All lines below containing the string "node" are to be copied.

___

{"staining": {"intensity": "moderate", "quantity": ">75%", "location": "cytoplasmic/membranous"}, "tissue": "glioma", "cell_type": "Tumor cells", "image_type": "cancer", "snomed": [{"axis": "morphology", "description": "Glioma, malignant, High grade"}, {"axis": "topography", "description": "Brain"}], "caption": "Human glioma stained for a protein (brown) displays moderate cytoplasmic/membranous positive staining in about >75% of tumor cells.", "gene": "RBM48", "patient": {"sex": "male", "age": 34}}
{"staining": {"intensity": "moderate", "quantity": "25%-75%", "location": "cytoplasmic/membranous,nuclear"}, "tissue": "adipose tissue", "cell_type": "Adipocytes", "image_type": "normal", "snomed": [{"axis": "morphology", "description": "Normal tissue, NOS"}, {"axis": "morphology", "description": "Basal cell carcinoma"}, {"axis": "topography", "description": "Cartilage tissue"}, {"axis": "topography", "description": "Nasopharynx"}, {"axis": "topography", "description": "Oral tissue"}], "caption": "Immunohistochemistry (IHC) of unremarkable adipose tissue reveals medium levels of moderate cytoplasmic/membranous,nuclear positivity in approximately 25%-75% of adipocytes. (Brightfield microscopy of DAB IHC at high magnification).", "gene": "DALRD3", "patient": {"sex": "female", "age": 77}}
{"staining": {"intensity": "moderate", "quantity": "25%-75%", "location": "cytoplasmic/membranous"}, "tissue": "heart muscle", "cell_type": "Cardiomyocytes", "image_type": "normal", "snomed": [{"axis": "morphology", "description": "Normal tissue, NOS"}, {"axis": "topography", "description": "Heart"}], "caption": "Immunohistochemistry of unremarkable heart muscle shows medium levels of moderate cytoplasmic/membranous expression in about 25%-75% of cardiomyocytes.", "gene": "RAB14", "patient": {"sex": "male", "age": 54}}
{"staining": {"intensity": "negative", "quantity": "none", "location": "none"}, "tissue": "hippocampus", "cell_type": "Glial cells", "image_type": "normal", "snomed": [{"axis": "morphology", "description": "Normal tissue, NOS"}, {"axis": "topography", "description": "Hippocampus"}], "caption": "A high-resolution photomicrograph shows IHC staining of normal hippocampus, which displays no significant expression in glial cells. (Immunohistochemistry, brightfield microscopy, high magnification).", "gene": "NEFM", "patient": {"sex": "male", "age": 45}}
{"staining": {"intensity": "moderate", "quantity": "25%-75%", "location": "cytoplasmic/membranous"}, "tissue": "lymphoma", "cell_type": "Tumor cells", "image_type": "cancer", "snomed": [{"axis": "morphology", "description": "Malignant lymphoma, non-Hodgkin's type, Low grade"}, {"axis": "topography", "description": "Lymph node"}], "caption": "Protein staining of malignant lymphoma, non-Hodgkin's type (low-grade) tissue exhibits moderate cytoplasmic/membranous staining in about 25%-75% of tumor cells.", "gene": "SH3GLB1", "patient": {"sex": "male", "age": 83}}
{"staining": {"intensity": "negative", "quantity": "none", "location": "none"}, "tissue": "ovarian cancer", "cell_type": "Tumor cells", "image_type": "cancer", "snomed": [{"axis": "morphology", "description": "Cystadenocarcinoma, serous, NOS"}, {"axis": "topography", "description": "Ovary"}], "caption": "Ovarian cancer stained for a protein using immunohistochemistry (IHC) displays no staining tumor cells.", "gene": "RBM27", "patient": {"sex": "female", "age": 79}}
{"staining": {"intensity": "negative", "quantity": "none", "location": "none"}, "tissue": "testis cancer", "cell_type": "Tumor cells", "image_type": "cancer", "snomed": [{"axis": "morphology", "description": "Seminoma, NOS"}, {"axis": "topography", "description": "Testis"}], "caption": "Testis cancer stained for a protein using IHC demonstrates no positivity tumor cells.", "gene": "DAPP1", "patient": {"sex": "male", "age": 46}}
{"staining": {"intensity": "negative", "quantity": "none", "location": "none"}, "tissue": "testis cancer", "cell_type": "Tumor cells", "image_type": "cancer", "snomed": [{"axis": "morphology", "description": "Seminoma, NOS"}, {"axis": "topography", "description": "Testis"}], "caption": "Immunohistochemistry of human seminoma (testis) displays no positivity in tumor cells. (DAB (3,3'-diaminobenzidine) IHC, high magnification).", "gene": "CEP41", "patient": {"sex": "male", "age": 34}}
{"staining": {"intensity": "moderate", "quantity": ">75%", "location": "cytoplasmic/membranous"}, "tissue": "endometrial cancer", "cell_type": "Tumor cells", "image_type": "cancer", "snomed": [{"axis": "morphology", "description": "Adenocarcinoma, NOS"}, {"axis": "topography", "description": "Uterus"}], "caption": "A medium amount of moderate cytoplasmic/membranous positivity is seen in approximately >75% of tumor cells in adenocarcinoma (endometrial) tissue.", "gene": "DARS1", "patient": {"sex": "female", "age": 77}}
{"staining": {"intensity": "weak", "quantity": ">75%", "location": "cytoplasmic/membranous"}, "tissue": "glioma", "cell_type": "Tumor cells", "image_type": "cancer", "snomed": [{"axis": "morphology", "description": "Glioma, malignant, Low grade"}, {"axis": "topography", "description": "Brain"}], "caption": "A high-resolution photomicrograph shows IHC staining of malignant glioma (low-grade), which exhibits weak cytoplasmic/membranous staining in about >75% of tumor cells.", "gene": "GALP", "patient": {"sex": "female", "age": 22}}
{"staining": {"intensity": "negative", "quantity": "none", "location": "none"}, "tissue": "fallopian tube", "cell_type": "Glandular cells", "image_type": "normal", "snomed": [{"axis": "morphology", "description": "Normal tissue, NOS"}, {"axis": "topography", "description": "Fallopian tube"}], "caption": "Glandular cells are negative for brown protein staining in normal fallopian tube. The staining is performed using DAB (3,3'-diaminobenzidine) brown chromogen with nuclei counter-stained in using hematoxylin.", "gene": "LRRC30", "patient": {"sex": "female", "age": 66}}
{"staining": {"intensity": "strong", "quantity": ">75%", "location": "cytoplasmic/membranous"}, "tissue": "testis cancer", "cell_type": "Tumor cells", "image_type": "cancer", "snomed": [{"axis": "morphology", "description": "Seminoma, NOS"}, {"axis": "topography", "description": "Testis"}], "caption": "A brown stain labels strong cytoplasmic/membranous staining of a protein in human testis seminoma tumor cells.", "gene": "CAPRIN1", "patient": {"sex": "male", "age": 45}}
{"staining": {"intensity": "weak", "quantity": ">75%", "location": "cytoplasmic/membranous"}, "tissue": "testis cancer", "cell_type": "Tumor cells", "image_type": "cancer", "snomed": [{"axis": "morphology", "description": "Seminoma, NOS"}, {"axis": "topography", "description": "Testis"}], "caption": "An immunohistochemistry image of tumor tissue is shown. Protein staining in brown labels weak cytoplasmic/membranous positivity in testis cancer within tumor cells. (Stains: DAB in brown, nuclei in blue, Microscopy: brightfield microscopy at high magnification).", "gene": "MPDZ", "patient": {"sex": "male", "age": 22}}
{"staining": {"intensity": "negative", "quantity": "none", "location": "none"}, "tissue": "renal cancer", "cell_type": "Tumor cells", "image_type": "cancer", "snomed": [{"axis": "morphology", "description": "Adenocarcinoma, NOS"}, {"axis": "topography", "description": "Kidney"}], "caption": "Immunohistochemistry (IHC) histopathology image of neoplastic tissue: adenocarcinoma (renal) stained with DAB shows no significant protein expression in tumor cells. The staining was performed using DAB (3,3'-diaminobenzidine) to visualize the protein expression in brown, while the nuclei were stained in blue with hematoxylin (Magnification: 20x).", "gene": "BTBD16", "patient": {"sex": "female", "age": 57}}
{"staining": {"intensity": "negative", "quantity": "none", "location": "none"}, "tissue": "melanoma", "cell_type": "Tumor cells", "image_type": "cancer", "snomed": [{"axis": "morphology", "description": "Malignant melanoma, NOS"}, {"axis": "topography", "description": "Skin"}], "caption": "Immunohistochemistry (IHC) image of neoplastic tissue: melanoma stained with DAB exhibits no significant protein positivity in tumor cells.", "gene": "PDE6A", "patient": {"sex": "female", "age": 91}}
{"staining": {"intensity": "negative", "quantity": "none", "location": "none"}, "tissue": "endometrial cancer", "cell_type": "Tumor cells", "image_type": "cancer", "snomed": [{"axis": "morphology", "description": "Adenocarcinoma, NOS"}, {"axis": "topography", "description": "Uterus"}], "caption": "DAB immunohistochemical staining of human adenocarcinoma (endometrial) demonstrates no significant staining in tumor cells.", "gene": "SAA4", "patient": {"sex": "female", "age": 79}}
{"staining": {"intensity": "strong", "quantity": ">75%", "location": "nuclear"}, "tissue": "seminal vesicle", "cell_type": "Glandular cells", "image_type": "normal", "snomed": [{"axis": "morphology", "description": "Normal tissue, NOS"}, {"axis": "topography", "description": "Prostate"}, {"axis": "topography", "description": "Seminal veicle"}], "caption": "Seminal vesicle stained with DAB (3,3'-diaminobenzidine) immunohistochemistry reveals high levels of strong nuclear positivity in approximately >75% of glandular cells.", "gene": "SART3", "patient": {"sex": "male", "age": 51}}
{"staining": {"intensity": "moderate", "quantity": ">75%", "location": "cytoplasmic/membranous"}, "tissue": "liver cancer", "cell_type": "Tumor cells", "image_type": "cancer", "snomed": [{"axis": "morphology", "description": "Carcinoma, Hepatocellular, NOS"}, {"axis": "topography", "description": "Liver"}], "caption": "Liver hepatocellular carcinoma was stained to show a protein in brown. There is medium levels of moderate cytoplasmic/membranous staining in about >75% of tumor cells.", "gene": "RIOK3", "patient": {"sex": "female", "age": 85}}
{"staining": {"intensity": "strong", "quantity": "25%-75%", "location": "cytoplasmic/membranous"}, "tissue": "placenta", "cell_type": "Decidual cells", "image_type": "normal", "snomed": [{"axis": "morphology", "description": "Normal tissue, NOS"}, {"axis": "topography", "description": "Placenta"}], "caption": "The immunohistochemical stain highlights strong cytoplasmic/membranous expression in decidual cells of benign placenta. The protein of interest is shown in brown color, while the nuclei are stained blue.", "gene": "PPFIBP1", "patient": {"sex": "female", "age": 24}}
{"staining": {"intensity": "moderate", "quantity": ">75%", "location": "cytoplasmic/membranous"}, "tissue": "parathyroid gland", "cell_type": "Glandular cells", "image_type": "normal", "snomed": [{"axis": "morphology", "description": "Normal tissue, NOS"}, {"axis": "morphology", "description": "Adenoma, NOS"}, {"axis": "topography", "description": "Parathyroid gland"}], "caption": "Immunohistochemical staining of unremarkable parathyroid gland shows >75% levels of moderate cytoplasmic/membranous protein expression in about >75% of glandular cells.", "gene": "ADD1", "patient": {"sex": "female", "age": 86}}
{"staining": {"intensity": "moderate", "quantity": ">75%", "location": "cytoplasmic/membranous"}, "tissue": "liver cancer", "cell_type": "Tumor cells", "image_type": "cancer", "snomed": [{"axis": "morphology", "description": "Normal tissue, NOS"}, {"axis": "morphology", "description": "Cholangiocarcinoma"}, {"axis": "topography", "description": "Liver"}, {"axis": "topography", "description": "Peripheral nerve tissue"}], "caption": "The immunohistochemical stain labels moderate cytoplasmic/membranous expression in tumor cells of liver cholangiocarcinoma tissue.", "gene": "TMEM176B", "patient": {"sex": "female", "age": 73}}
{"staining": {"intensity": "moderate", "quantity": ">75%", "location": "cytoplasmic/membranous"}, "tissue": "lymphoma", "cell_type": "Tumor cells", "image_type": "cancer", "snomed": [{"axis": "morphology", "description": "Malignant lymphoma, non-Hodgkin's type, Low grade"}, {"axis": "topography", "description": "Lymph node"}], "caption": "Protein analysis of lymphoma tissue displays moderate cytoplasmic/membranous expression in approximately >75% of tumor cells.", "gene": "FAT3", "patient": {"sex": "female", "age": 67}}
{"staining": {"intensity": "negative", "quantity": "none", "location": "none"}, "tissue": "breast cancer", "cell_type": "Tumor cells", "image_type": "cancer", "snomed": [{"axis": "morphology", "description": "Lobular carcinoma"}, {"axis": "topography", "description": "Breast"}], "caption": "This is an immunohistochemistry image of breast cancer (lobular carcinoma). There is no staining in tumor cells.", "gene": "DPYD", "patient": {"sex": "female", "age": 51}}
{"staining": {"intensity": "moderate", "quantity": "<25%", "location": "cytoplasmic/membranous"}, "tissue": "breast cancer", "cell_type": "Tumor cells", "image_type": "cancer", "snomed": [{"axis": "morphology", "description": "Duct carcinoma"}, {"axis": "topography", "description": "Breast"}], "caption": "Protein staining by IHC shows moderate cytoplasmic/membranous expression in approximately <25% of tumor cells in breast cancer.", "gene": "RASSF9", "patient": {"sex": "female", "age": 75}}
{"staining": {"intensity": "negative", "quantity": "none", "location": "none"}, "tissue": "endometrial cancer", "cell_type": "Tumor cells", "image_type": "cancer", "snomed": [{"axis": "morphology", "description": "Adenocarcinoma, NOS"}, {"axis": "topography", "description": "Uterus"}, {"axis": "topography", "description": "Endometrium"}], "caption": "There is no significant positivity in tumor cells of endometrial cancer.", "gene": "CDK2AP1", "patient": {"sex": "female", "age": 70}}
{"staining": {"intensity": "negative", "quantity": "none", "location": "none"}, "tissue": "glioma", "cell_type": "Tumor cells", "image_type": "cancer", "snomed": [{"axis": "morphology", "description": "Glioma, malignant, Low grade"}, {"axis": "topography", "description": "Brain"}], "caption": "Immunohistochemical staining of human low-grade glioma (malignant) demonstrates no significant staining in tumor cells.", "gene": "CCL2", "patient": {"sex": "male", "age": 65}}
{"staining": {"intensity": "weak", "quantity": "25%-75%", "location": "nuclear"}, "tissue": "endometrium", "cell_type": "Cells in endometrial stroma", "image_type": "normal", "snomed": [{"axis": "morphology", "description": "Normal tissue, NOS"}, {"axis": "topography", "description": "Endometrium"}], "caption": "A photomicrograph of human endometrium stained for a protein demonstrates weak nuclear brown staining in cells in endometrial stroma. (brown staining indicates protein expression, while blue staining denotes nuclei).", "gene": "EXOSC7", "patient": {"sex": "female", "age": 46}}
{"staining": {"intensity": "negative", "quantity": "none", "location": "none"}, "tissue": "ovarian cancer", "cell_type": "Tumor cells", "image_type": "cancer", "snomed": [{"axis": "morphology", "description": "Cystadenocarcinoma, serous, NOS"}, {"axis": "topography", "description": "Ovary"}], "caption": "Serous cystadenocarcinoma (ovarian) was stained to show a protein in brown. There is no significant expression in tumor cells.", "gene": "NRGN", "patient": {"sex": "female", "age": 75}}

___

__Response to this task__:
{"staining": {"intensity": "moderate", "quantity": "25%-75%", "location": "cytoplasmic/membranous"}, "tissue": "lymphoma", "cell_type": "Tumor cells", "image_type": "cancer", "snomed": [{"axis": "morphology", "description": "Malignant lymphoma, non-Hodgkin's type, Low grade"}, {"axis": "topography", "description": "Lymph node"}], "caption": "Protein staining of malignant lymphoma, non-Hodgkin's type (low-grade) tissue exhibits moderate cytoplasmic/membranous staining in about 25%-75% of tumor cells.", "gene": "SH3GLB1", "patient": {"sex": "male", "age": 83}}
{"staining": {"intensity": "moderate", "quantity": ">75%", "location": "cytoplasmic/membranous"}, "tissue": "lymphoma", "cell_type": "Tumor cells", "image_type": "cancer", "snomed": [{"axis": "morphology", "description": "Malignant lymphoma, non-Hodgkin's type, Low grade"}, {"axis": "topography", "description": "Lymph node"}], "caption": "Protein analysis of lymphoma tissue displays moderate cytoplasmic/membranous expression in approximately >75% of tumor cells.", "gene": "FAT3", "patient": {"sex": "female", "age": 67}}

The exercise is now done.